Earle Strebe started showing movies at the Stevens School auditorium in 1927. The Riverside Press Enterprise reported Earle, as a bellboy at the Desert Inn, got his experience running the movie projectors two nights a week in the lounge for a dollar a week. As Palm Springs Life notes, the Oasis Hotel soon asked him to run their projectors, furthering his reputation. After the Steven School Theatre became successful the 24-year-old Strebe was forced to give up his job at the Desert Inn. Film Daily Year Book 1931 lists a ‘Community’ theatre with 200 seats.
Mr. Strebe’s next theatre’s were the Palm Springs (Village) Theatre in November 1932, the El Paseo Theatre in 1935 and the Plaza Theatre in 1936. The Desert Sun archives provides a trove of information on Strebe’s years of a councilman and civic leader.
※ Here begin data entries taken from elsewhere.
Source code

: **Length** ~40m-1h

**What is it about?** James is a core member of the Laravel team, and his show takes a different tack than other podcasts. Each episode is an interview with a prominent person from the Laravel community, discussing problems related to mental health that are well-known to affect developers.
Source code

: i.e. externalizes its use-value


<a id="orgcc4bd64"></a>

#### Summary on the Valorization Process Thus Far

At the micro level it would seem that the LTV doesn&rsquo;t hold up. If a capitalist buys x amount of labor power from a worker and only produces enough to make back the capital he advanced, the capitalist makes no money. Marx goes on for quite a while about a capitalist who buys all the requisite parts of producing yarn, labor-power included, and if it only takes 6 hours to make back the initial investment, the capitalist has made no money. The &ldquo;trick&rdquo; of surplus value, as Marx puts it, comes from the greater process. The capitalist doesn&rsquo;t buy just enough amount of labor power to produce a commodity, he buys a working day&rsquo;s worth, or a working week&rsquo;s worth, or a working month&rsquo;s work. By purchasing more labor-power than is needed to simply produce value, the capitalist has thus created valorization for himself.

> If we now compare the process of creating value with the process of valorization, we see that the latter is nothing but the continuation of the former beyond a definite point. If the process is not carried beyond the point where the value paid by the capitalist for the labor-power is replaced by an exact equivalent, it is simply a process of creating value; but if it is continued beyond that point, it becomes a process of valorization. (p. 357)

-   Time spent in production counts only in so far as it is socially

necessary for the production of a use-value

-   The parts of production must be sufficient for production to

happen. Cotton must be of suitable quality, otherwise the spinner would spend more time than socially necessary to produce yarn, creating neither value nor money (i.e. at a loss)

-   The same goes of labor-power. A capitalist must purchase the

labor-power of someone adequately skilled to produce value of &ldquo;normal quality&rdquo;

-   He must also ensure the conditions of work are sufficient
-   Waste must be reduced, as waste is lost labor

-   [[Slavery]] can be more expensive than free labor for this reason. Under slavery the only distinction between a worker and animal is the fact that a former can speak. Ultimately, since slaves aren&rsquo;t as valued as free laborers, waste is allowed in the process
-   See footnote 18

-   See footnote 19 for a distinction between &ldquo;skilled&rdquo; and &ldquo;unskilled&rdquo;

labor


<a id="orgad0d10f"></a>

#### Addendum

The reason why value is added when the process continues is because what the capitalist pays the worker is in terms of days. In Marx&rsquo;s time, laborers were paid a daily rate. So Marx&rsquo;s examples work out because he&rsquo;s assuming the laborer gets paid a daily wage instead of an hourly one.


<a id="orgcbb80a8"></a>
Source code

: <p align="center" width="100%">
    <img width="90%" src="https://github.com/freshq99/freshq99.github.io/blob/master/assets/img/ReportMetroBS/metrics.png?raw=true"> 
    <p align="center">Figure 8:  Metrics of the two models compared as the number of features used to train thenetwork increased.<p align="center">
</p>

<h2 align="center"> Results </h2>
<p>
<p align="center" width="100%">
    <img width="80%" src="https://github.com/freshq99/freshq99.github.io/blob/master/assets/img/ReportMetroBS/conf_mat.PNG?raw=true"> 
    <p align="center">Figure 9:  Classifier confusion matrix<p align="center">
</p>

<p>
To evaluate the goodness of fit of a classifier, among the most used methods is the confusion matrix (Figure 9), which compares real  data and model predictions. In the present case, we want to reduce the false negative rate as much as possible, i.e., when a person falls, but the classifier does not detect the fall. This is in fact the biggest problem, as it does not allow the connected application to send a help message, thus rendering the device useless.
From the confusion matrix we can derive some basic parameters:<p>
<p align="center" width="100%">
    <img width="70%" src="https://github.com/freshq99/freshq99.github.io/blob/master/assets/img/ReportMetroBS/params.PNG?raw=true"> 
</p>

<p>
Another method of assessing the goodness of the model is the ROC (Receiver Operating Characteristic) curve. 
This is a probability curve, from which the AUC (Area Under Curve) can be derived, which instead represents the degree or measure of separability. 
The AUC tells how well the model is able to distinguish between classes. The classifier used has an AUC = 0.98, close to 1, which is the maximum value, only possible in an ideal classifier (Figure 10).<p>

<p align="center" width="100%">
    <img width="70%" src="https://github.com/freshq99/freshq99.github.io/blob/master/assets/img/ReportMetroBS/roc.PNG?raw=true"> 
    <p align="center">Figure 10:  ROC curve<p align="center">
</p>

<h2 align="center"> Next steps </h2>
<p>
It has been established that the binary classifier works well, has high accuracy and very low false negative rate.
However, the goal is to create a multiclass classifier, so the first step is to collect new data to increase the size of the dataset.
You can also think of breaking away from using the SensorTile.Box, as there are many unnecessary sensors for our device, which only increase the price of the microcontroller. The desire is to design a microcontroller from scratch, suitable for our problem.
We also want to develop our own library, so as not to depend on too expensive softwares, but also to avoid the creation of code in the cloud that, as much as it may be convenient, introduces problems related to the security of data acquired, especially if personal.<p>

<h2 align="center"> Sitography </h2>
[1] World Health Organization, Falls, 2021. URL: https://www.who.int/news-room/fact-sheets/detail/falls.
His partner and mother-in-law was Zaddie Bunker, known as ‘the flying great-grandmother’, who was featured on the ‘This Is Your Life’ television program in 1959.
Mr. Strebe, with the help of family members, at one time or another, operated California theatre’s in Big Bear, Crestline, Idyllwild, Lake Arrowhead, Newport Beach, San Bernardino, and Las Vegas, Nevada.
Earle passed on in September 1994 and his name is on the Palm Springs Star Walk in front of the Plaza Theatre.